• Tasks for this exercise:
**1.** Can you reproduce, word for word, the stretch of the subwoofer review from "Both cars are" through "much more shallow."?
**2.** Which numeric measurements does the subwoofer review state? List every one.

Both cars are hatchbacks… 

Onto the review: 
I’m not gonna post a driver porn since many already did. I’m just gonna say that the packaging is nice, having a doubled-box is like luxury in todays industry. The driver reminds me of a Lanzar OptiDrive a friend has in his shop, however much more shallow. 

*Installation: *
I listened to Nick and decided to drop the Mag in a 1.0 cuft sealed double-baffled. No polyfill has been used. I used ¾” MDF attached with nails pretty much every inch and sealed up with some kind of silicon glue. No air leak has been detected. I want to say one thing though: Don’t be too eager to listen to the sub. Having screwed down the sub with the gasket without attaching the outer part of the front, the 13” OD is not enough coz the bottom of the gasket expands. Oh well, we all learn from our mistakes.

[Stored items from a collection]

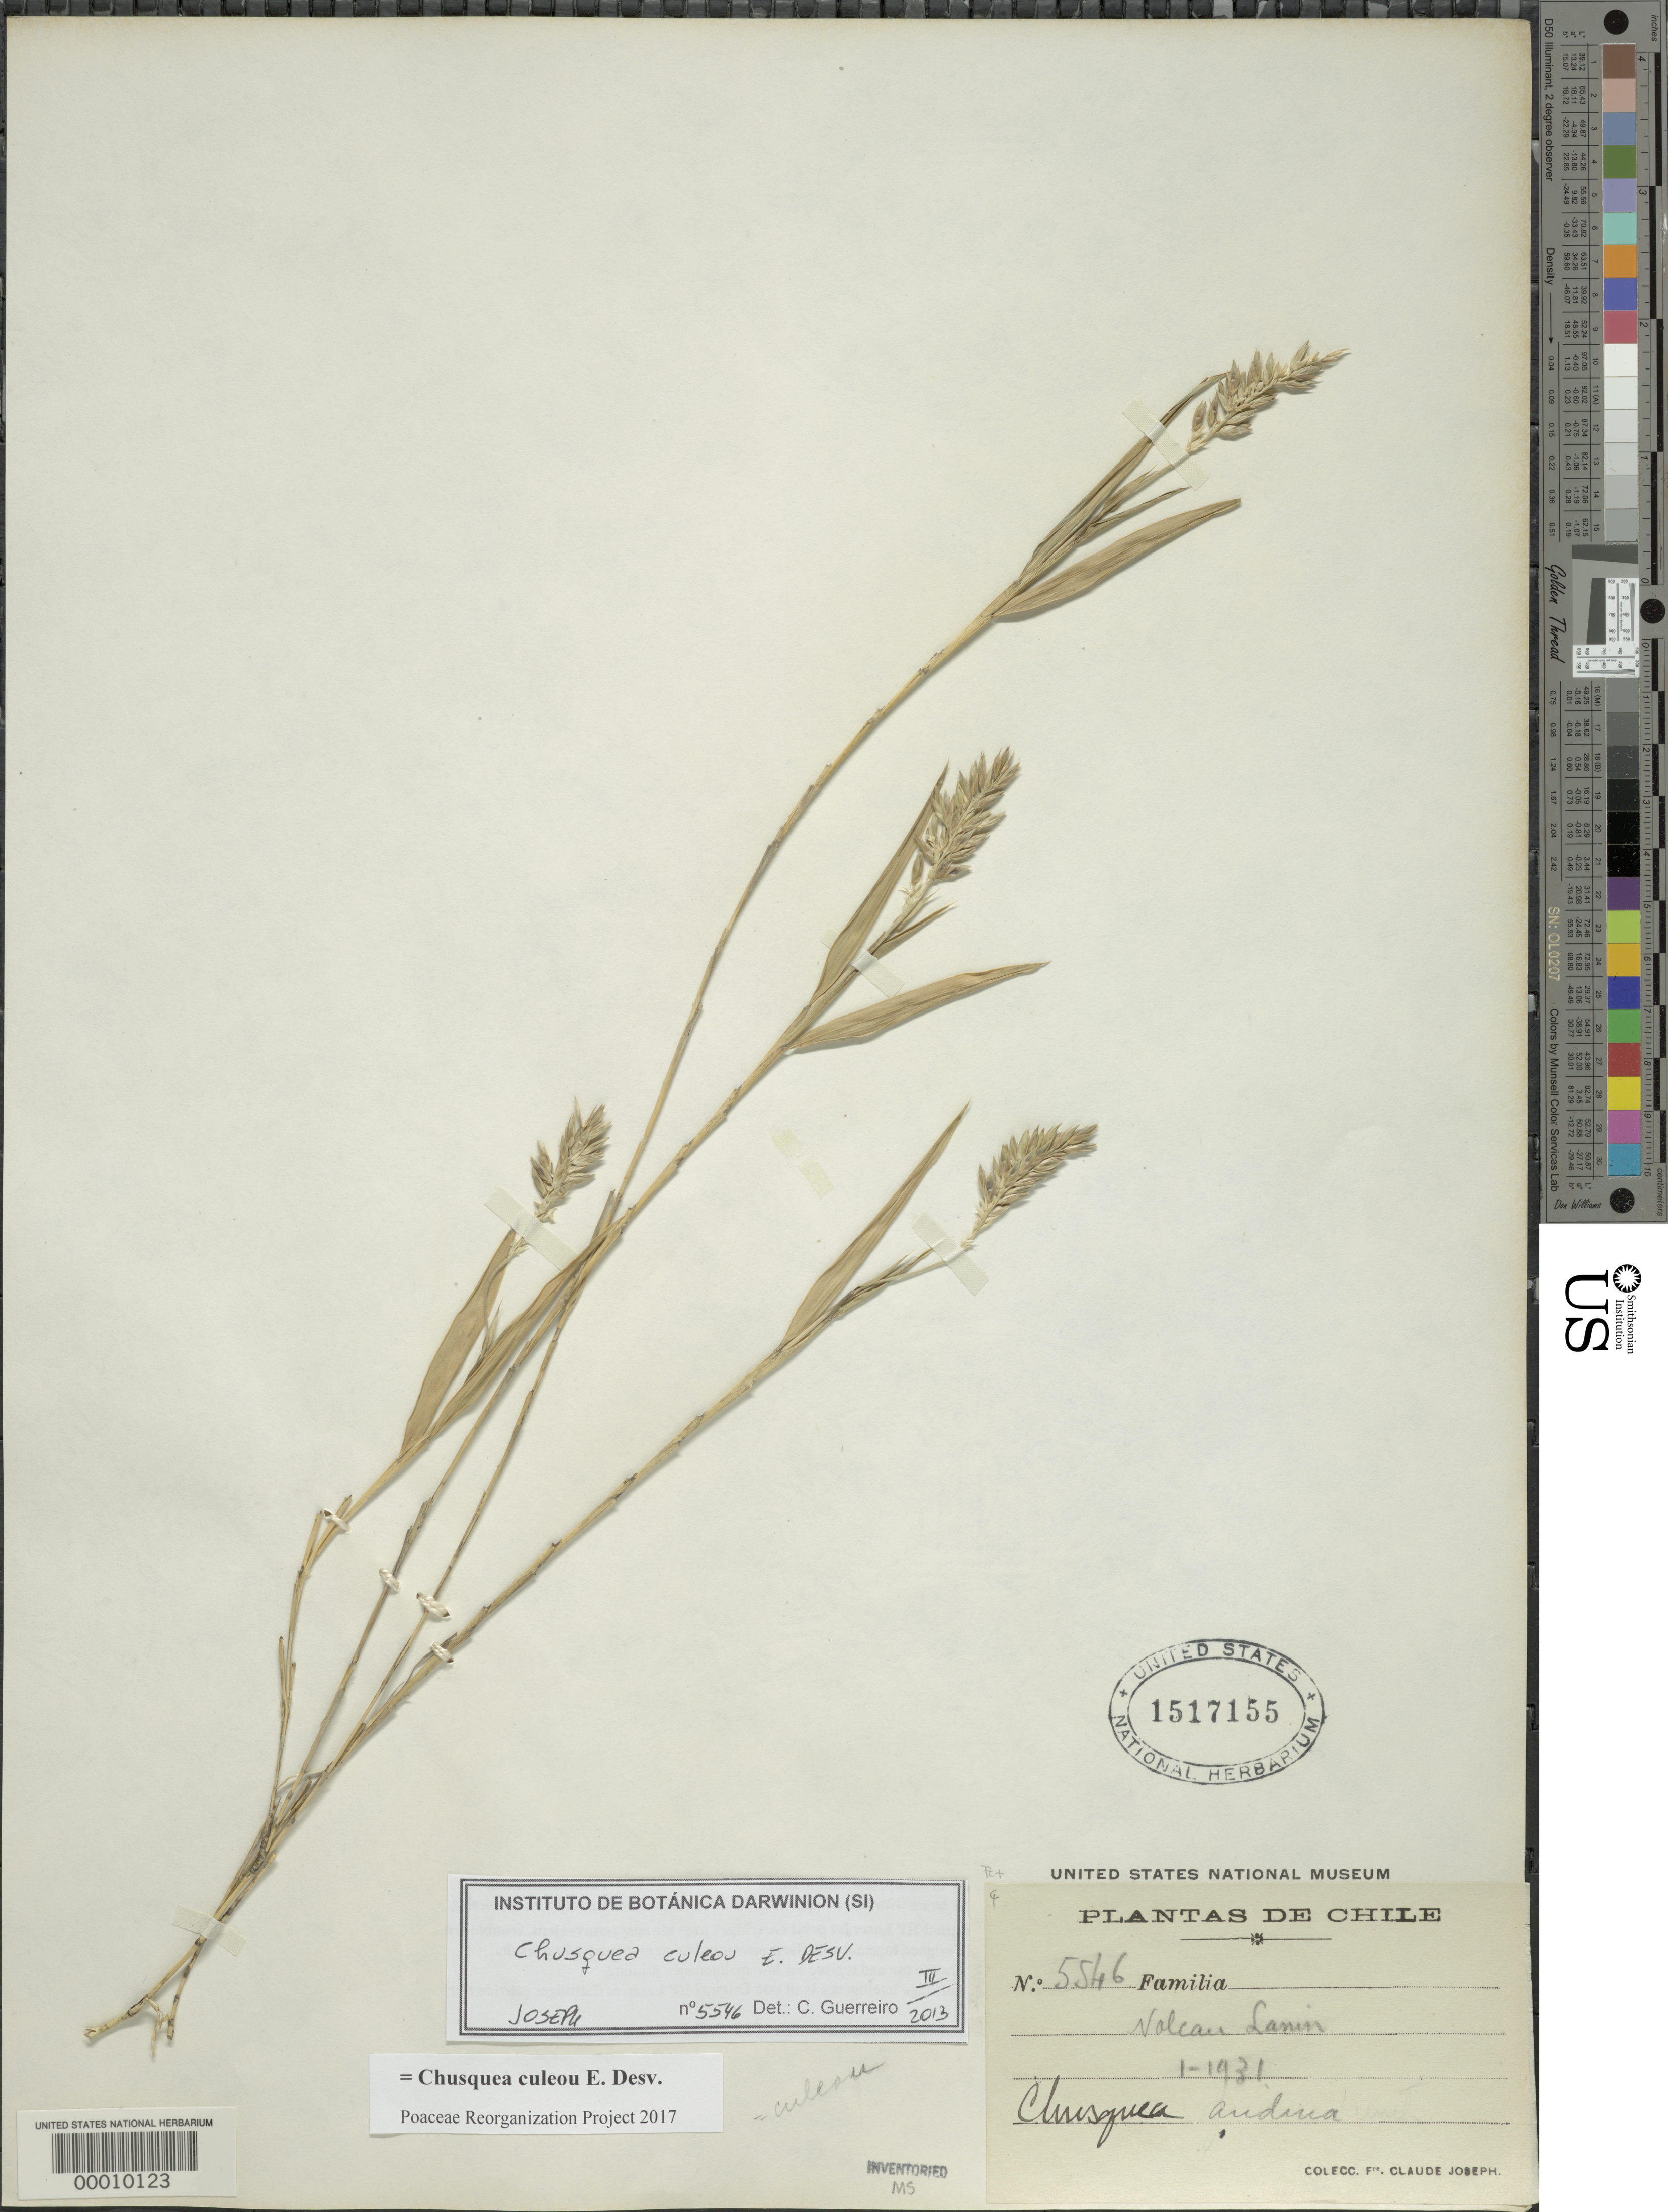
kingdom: Plantae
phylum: Tracheophyta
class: Liliopsida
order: Poales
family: Poaceae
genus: Chusquea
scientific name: Chusquea culeou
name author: É. Desv.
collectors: C. Joseph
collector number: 5546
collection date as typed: Jan 1931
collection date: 1931-01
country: Chile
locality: Volcan lanin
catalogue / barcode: US 1517155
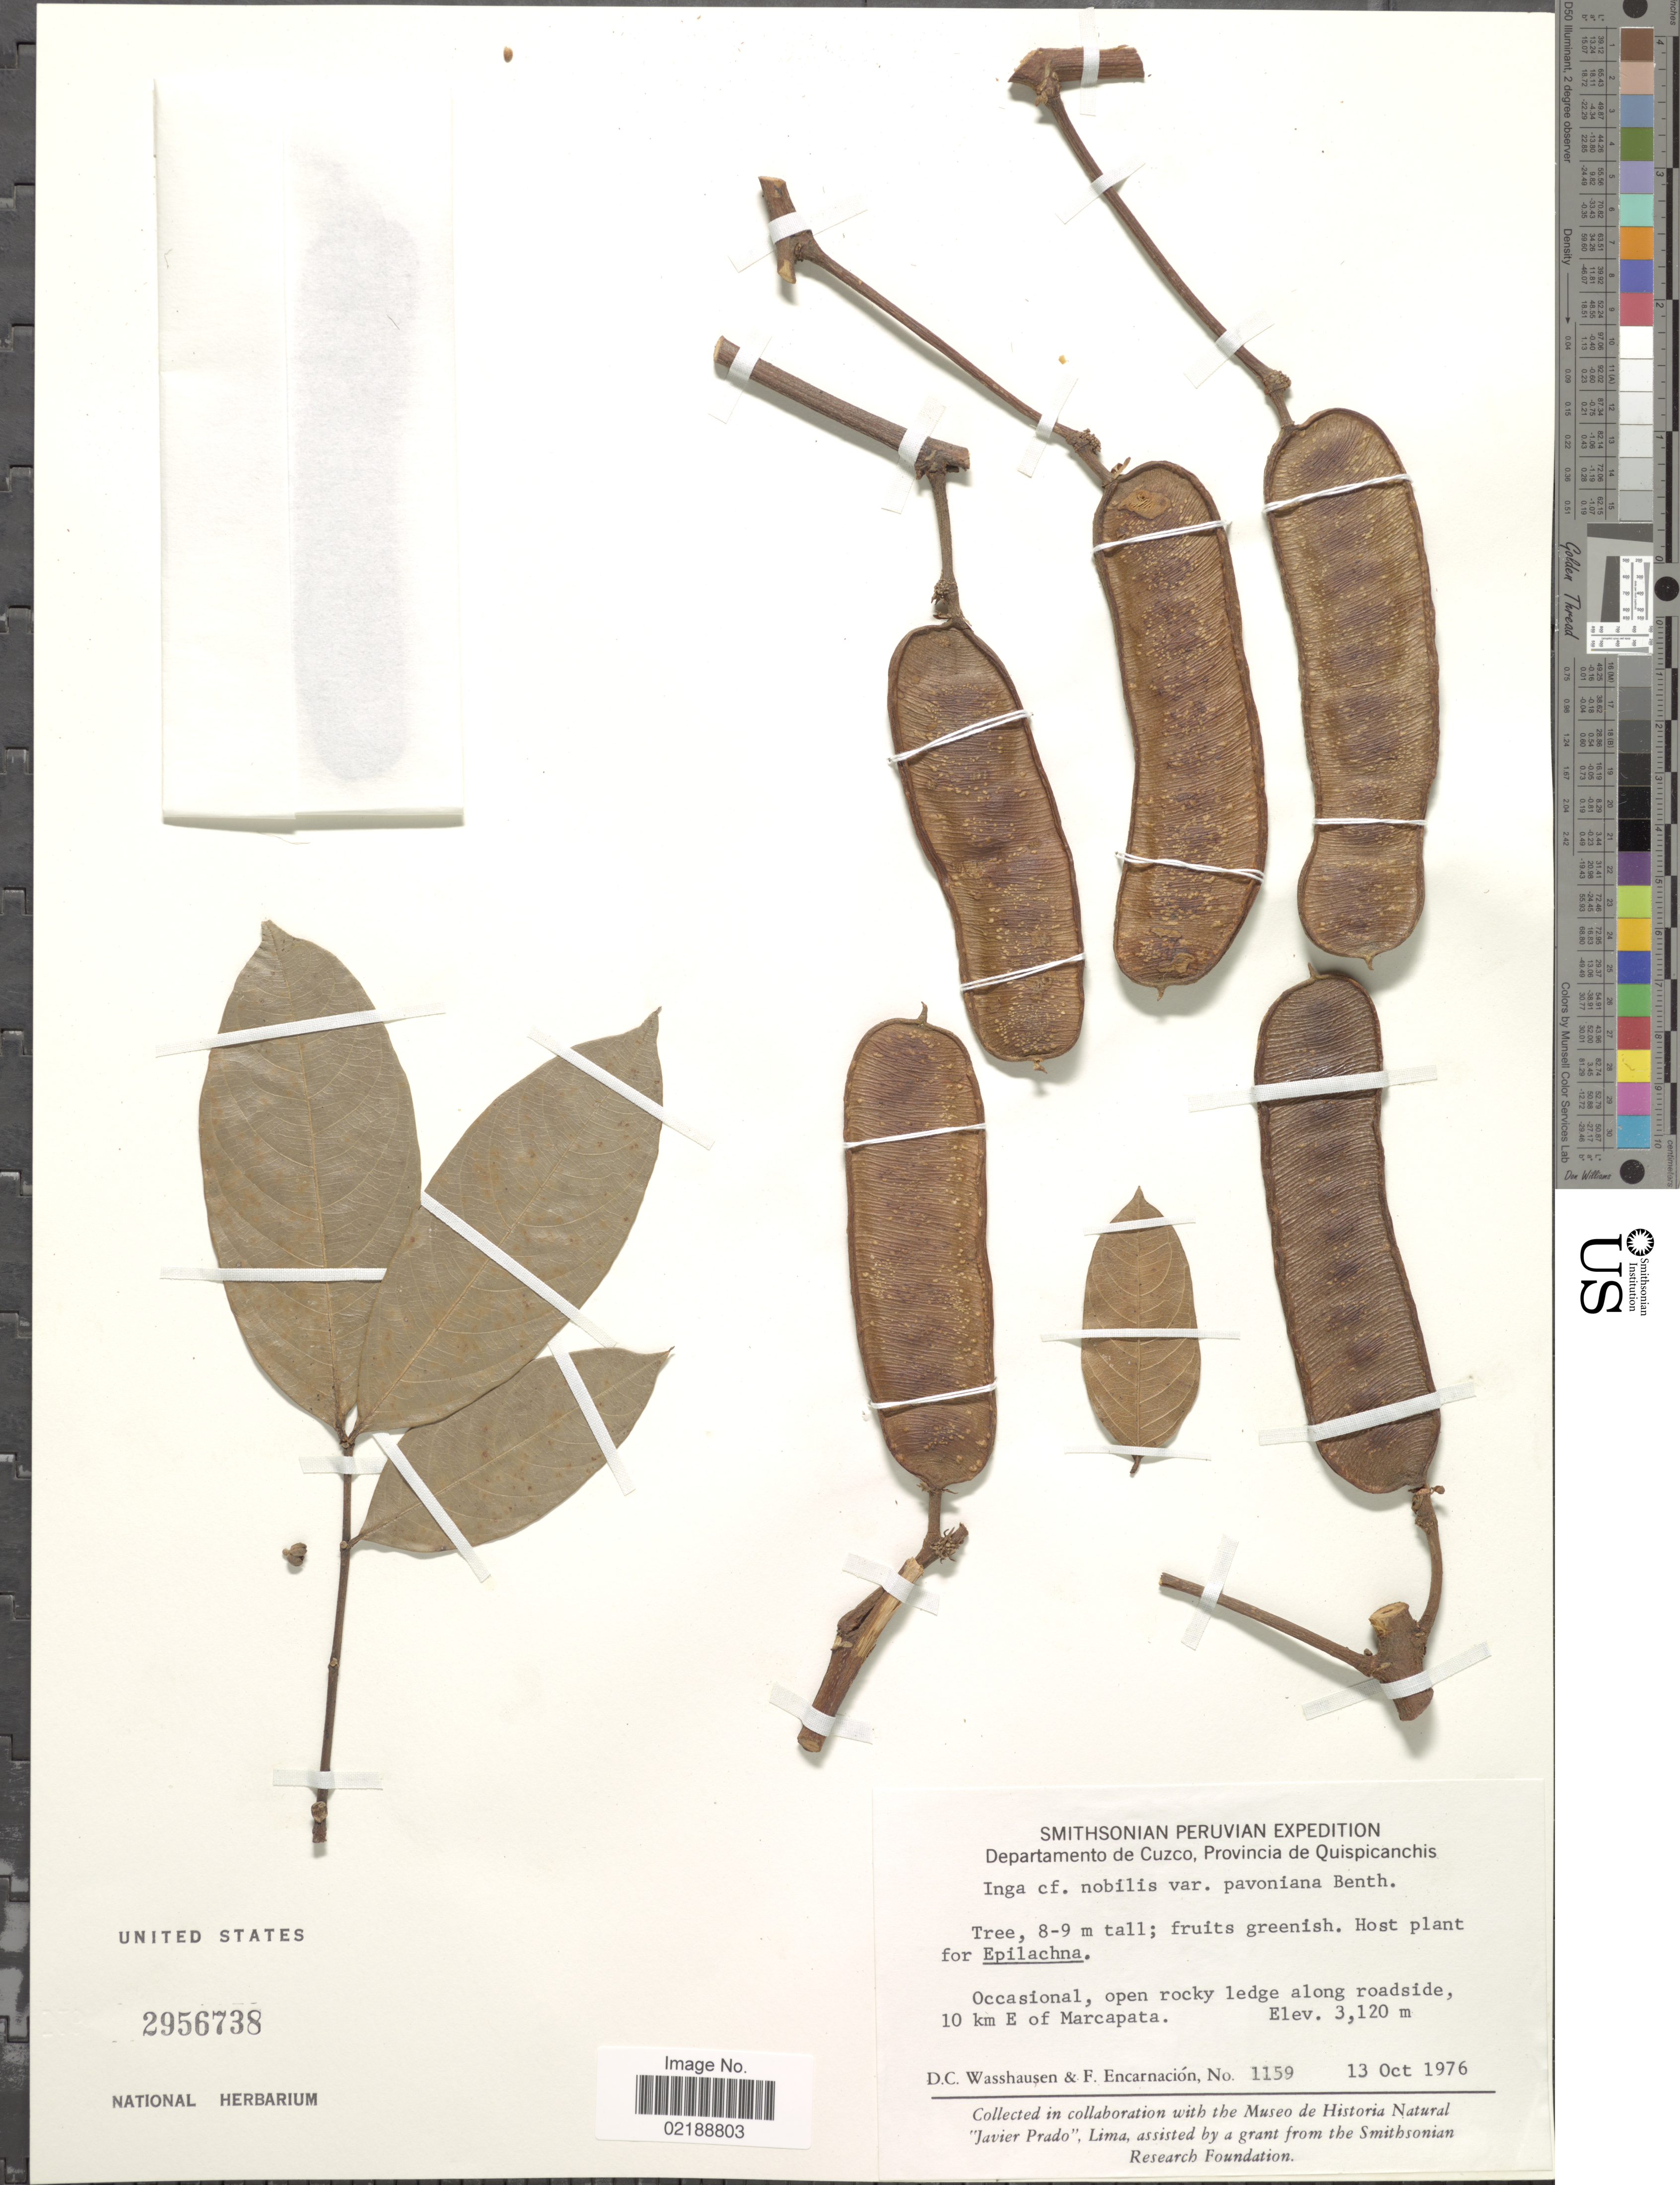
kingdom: Plantae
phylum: Tracheophyta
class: Magnoliopsida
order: Fabales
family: Fabaceae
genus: Inga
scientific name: Inga nobilis subsp. nobilis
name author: Willd.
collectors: D. C. Wasshausen & F. Encarnación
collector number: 1159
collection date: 1976-10-13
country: Peru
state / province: Cusco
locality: Departamento de Cuzco, Provincia Quispicanchis. Occasional, open rocky ledge along roadside, 10 km E of Marcapata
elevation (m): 3120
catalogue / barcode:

• Solutions to each task:
**1.**
Both cars are hatchbacks… 

Onto the review: 
I’m not gonna post a driver porn since many already did. I’m just gonna say that the packaging is nice, having a doubled-box is like luxury in todays industry. The driver reminds me of a Lanzar OptiDrive a friend has in his shop, however much more shallow.

**2.**
- 1.0 cuft (the sealed enclosure)
- ¾” (the MDF)
- 13” OD